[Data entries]
__________

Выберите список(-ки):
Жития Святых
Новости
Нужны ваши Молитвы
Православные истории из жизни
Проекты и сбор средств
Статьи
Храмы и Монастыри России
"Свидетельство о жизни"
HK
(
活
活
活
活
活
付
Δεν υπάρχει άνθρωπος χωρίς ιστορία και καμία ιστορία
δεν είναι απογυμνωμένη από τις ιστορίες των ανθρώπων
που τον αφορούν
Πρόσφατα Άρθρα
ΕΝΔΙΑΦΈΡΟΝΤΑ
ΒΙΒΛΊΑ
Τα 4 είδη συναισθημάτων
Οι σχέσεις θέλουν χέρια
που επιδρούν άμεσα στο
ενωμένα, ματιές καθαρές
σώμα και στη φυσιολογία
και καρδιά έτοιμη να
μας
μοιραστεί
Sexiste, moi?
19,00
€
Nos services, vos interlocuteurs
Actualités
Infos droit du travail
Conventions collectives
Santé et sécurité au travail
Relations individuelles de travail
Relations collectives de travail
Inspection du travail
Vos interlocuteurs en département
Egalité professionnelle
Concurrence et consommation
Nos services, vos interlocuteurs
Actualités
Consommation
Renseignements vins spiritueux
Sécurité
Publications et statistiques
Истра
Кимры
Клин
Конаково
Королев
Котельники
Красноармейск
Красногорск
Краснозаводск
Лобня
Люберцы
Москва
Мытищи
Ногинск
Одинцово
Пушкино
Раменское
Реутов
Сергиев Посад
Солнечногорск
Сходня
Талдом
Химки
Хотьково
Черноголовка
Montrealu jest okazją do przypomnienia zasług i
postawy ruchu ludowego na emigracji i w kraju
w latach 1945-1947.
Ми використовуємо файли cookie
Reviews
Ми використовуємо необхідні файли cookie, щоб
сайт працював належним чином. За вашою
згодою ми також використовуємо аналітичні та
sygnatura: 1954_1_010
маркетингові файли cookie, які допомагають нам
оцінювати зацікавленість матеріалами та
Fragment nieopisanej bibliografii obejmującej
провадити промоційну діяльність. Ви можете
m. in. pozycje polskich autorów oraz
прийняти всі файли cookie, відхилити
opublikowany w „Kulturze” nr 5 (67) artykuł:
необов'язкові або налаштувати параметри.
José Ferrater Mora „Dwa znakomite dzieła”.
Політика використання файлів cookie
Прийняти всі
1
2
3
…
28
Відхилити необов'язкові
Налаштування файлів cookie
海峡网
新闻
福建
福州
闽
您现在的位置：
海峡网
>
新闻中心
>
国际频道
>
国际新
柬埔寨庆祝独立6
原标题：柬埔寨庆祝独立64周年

__________

Transcribe, exactly and completely, all of the entries.

Выберите список(-ки):
Жития Святых
Новости
Нужны ваши Молитвы
Православные истории из жизни
Проекты и сбор средств
Статьи
Храмы и Монастыри России
"Свидетельство о жизни"
HK
(
活
活
活
活
活
付
Δεν υπάρχει άνθρωπος χωρίς ιστορία και καμία ιστορία
δεν είναι απογυμνωμένη από τις ιστορίες των ανθρώπων
που τον αφορούν
Πρόσφατα Άρθρα
ΕΝΔΙΑΦΈΡΟΝΤΑ
ΒΙΒΛΊΑ
Τα 4 είδη συναισθημάτων
Οι σχέσεις θέλουν χέρια
που επιδρούν άμεσα στο
ενωμένα, ματιές καθαρές
σώμα και στη φυσιολογία
και καρδιά έτοιμη να
μας
μοιραστεί
Sexiste, moi?
19,00
€
Nos services, vos interlocuteurs
Actualités
Infos droit du travail
Conventions collectives
Santé et sécurité au travail
Relations individuelles de travail
Relations collectives de travail
Inspection du travail
Vos interlocuteurs en département
Egalité professionnelle
Concurrence et consommation
Nos services, vos interlocuteurs
Actualités
Consommation
Renseignements vins spiritueux
Sécurité
Publications et statistiques
Истра
Кимры
Клин
Конаково
Королев
Котельники
Красноармейск
Красногорск
Краснозаводск
Лобня
Люберцы
Москва
Мытищи
Ногинск
Одинцово
Пушкино
Раменское
Реутов
Сергиев Посад
Солнечногорск
Сходня
Талдом
Химки
Хотьково
Черноголовка
Montrealu jest okazją do przypomnienia zasług i
postawy ruchu ludowego na emigracji i w kraju
w latach 1945-1947.
Ми використовуємо файли cookie
Reviews
Ми використовуємо необхідні файли cookie, щоб
сайт працював належним чином. За вашою
згодою ми також використовуємо аналітичні та
sygnatura: 1954_1_010
маркетингові файли cookie, які допомагають нам
оцінювати зацікавленість матеріалами та
Fragment nieopisanej bibliografii obejmującej
провадити промоційну діяльність. Ви можете
m. in. pozycje polskich autorów oraz
прийняти всі файли cookie, відхилити
opublikowany w „Kulturze” nr 5 (67) artykuł:
необов'язкові або налаштувати параметри.
José Ferrater Mora „Dwa znakomite dzieła”.
Політика використання файлів cookie
Прийняти всі
1
2
3
…
28
Відхилити необов'язкові
Налаштування файлів cookie
海峡网
新闻
福建
福州
闽
您现在的位置：
海峡网
>
新闻中心
>
国际频道
>
国际新
柬埔寨庆祝独立6
原标题：柬埔寨庆祝独立64周年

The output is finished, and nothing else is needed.